→ Required action
Reproduce every one of the following lines verbatim, keeping each character, space, and line break unchanged.

>>>

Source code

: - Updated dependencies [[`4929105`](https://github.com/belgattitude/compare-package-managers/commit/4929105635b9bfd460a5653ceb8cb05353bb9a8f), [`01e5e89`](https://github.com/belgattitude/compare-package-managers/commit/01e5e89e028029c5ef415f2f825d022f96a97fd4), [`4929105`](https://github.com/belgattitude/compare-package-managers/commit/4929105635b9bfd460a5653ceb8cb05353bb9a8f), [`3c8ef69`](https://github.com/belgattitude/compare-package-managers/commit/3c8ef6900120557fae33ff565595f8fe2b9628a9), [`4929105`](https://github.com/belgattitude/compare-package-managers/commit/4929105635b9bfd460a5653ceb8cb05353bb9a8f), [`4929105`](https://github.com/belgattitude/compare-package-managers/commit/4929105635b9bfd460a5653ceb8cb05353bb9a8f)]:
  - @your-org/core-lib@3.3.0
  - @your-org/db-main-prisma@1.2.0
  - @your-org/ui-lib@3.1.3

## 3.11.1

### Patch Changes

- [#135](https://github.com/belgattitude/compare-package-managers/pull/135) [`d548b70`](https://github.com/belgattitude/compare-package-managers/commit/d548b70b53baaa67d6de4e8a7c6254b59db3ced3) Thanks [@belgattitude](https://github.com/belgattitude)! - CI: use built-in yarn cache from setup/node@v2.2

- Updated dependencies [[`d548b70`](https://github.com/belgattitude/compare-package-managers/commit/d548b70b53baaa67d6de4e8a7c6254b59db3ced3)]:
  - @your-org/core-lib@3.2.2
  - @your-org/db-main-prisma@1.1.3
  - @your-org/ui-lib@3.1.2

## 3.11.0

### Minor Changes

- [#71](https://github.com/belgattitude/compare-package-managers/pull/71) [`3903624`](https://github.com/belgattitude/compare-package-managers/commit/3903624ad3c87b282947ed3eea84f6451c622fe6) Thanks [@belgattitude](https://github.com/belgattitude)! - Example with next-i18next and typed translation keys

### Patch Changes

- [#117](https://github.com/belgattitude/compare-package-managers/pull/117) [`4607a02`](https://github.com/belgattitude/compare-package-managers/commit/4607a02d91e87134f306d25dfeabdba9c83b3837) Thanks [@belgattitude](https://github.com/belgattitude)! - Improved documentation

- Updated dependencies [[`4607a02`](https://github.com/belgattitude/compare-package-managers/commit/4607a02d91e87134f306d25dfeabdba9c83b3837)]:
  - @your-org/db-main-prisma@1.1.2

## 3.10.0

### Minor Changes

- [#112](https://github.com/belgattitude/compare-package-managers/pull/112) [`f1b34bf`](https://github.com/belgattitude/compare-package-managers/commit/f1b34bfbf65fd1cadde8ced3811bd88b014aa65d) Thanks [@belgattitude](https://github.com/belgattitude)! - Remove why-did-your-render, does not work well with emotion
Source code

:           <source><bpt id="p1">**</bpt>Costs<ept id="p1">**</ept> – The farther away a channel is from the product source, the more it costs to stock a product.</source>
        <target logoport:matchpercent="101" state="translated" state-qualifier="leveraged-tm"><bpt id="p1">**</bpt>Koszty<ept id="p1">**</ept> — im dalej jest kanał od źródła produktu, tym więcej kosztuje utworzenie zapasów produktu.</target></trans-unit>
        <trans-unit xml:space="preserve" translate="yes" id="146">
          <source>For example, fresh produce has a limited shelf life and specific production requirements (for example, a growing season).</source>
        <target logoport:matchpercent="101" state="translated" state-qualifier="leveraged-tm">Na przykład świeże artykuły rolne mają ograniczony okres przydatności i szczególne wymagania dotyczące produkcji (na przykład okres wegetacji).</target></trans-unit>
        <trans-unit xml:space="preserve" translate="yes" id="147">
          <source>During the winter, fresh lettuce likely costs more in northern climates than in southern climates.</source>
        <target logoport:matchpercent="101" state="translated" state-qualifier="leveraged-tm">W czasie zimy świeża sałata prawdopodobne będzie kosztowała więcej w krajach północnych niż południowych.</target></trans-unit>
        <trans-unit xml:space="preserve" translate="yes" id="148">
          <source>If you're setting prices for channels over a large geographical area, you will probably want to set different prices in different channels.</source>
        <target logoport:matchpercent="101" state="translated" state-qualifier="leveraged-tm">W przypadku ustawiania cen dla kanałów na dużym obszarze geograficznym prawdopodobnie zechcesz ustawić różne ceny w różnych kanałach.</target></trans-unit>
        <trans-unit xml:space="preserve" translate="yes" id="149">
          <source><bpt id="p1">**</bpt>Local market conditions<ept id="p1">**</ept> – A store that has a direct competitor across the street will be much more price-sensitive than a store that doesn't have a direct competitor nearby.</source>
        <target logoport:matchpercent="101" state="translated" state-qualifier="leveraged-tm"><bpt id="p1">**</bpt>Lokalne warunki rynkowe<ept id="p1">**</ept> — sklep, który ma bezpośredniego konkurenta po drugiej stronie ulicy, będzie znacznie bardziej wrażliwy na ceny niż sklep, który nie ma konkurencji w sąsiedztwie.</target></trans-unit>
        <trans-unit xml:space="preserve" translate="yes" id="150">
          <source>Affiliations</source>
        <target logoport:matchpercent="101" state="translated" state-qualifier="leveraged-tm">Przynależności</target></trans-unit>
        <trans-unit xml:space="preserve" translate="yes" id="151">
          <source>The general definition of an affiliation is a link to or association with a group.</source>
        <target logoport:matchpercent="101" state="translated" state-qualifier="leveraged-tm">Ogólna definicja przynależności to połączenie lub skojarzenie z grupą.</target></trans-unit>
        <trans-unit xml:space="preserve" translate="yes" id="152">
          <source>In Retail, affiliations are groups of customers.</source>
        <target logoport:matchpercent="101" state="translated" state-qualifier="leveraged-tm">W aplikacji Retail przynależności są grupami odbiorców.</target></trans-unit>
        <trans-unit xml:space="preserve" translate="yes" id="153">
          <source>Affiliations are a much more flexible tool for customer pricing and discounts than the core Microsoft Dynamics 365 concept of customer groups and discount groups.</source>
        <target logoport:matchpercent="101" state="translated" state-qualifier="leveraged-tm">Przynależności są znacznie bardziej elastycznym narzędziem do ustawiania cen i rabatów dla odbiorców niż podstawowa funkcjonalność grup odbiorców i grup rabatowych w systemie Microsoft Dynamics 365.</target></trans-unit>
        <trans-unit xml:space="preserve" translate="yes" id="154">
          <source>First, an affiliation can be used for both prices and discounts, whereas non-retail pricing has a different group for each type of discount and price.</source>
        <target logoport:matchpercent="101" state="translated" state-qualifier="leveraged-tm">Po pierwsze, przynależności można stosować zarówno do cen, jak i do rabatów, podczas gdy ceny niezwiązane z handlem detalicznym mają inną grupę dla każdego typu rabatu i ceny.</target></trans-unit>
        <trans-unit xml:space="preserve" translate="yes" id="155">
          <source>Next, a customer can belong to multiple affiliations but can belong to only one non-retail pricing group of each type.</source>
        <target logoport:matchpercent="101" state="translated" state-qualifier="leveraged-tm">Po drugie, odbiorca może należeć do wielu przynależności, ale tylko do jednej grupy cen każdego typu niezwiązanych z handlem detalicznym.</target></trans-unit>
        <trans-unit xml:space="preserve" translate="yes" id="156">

<<<

→ The answer
Source code

: - Updated dependencies [[`4929105`](https://github.com/belgattitude/compare-package-managers/commit/4929105635b9bfd460a5653ceb8cb05353bb9a8f), [`01e5e89`](https://github.com/belgattitude/compare-package-managers/commit/01e5e89e028029c5ef415f2f825d022f96a97fd4), [`4929105`](https://github.com/belgattitude/compare-package-managers/commit/4929105635b9bfd460a5653ceb8cb05353bb9a8f), [`3c8ef69`](https://github.com/belgattitude/compare-package-managers/commit/3c8ef6900120557fae33ff565595f8fe2b9628a9), [`4929105`](https://github.com/belgattitude/compare-package-managers/commit/4929105635b9bfd460a5653ceb8cb05353bb9a8f), [`4929105`](https://github.com/belgattitude/compare-package-managers/commit/4929105635b9bfd460a5653ceb8cb05353bb9a8f)]:
  - @your-org/core-lib@3.3.0
  - @your-org/db-main-prisma@1.2.0
  - @your-org/ui-lib@3.1.3

## 3.11.1

### Patch Changes

- [#135](https://github.com/belgattitude/compare-package-managers/pull/135) [`d548b70`](https://github.com/belgattitude/compare-package-managers/commit/d548b70b53baaa67d6de4e8a7c6254b59db3ced3) Thanks [@belgattitude](https://github.com/belgattitude)! - CI: use built-in yarn cache from setup/node@v2.2

- Updated dependencies [[`d548b70`](https://github.com/belgattitude/compare-package-managers/commit/d548b70b53baaa67d6de4e8a7c6254b59db3ced3)]:
  - @your-org/core-lib@3.2.2
  - @your-org/db-main-prisma@1.1.3
  - @your-org/ui-lib@3.1.2

## 3.11.0

### Minor Changes

- [#71](https://github.com/belgattitude/compare-package-managers/pull/71) [`3903624`](https://github.com/belgattitude/compare-package-managers/commit/3903624ad3c87b282947ed3eea84f6451c622fe6) Thanks [@belgattitude](https://github.com/belgattitude)! - Example with next-i18next and typed translation keys

### Patch Changes

- [#117](https://github.com/belgattitude/compare-package-managers/pull/117) [`4607a02`](https://github.com/belgattitude/compare-package-managers/commit/4607a02d91e87134f306d25dfeabdba9c83b3837) Thanks [@belgattitude](https://github.com/belgattitude)! - Improved documentation

- Updated dependencies [[`4607a02`](https://github.com/belgattitude/compare-package-managers/commit/4607a02d91e87134f306d25dfeabdba9c83b3837)]:
  - @your-org/db-main-prisma@1.1.2

## 3.10.0

### Minor Changes

- [#112](https://github.com/belgattitude/compare-package-managers/pull/112) [`f1b34bf`](https://github.com/belgattitude/compare-package-managers/commit/f1b34bfbf65fd1cadde8ced3811bd88b014aa65d) Thanks [@belgattitude](https://github.com/belgattitude)! - Remove why-did-your-render, does not work well with emotion
Source code

:           <source><bpt id="p1">**</bpt>Costs<ept id="p1">**</ept> – The farther away a channel is from the product source, the more it costs to stock a product.</source>
        <target logoport:matchpercent="101" state="translated" state-qualifier="leveraged-tm"><bpt id="p1">**</bpt>Koszty<ept id="p1">**</ept> — im dalej jest kanał od źródła produktu, tym więcej kosztuje utworzenie zapasów produktu.</target></trans-unit>
        <trans-unit xml:space="preserve" translate="yes" id="146">
          <source>For example, fresh produce has a limited shelf life and specific production requirements (for example, a growing season).</source>
        <target logoport:matchpercent="101" state="translated" state-qualifier="leveraged-tm">Na przykład świeże artykuły rolne mają ograniczony okres przydatności i szczególne wymagania dotyczące produkcji (na przykład okres wegetacji).</target></trans-unit>
        <trans-unit xml:space="preserve" translate="yes" id="147">
          <source>During the winter, fresh lettuce likely costs more in northern climates than in southern climates.</source>
        <target logoport:matchpercent="101" state="translated" state-qualifier="leveraged-tm">W czasie zimy świeża sałata prawdopodobne będzie kosztowała więcej w krajach północnych niż południowych.</target></trans-unit>
        <trans-unit xml:space="preserve" translate="yes" id="148">
          <source>If you're setting prices for channels over a large geographical area, you will probably want to set different prices in different channels.</source>
        <target logoport:matchpercent="101" state="translated" state-qualifier="leveraged-tm">W przypadku ustawiania cen dla kanałów na dużym obszarze geograficznym prawdopodobnie zechcesz ustawić różne ceny w różnych kanałach.</target></trans-unit>
        <trans-unit xml:space="preserve" translate="yes" id="149">
          <source><bpt id="p1">**</bpt>Local market conditions<ept id="p1">**</ept> – A store that has a direct competitor across the street will be much more price-sensitive than a store that doesn't have a direct competitor nearby.</source>
        <target logoport:matchpercent="101" state="translated" state-qualifier="leveraged-tm"><bpt id="p1">**</bpt>Lokalne warunki rynkowe<ept id="p1">**</ept> — sklep, który ma bezpośredniego konkurenta po drugiej stronie ulicy, będzie znacznie bardziej wrażliwy na ceny niż sklep, który nie ma konkurencji w sąsiedztwie.</target></trans-unit>
        <trans-unit xml:space="preserve" translate="yes" id="150">
          <source>Affiliations</source>
        <target logoport:matchpercent="101" state="translated" state-qualifier="leveraged-tm">Przynależności</target></trans-unit>
        <trans-unit xml:space="preserve" translate="yes" id="151">
          <source>The general definition of an affiliation is a link to or association with a group.</source>
        <target logoport:matchpercent="101" state="translated" state-qualifier="leveraged-tm">Ogólna definicja przynależności to połączenie lub skojarzenie z grupą.</target></trans-unit>
        <trans-unit xml:space="preserve" translate="yes" id="152">
          <source>In Retail, affiliations are groups of customers.</source>
        <target logoport:matchpercent="101" state="translated" state-qualifier="leveraged-tm">W aplikacji Retail przynależności są grupami odbiorców.</target></trans-unit>
        <trans-unit xml:space="preserve" translate="yes" id="153">
          <source>Affiliations are a much more flexible tool for customer pricing and discounts than the core Microsoft Dynamics 365 concept of customer groups and discount groups.</source>
        <target logoport:matchpercent="101" state="translated" state-qualifier="leveraged-tm">Przynależności są znacznie bardziej elastycznym narzędziem do ustawiania cen i rabatów dla odbiorców niż podstawowa funkcjonalność grup odbiorców i grup rabatowych w systemie Microsoft Dynamics 365.</target></trans-unit>
        <trans-unit xml:space="preserve" translate="yes" id="154">
          <source>First, an affiliation can be used for both prices and discounts, whereas non-retail pricing has a different group for each type of discount and price.</source>
        <target logoport:matchpercent="101" state="translated" state-qualifier="leveraged-tm">Po pierwsze, przynależności można stosować zarówno do cen, jak i do rabatów, podczas gdy ceny niezwiązane z handlem detalicznym mają inną grupę dla każdego typu rabatu i ceny.</target></trans-unit>
        <trans-unit xml:space="preserve" translate="yes" id="155">
          <source>Next, a customer can belong to multiple affiliations but can belong to only one non-retail pricing group of each type.</source>
        <target logoport:matchpercent="101" state="translated" state-qualifier="leveraged-tm">Po drugie, odbiorca może należeć do wielu przynależności, ale tylko do jednej grupy cen każdego typu niezwiązanych z handlem detalicznym.</target></trans-unit>
        <trans-unit xml:space="preserve" translate="yes" id="156">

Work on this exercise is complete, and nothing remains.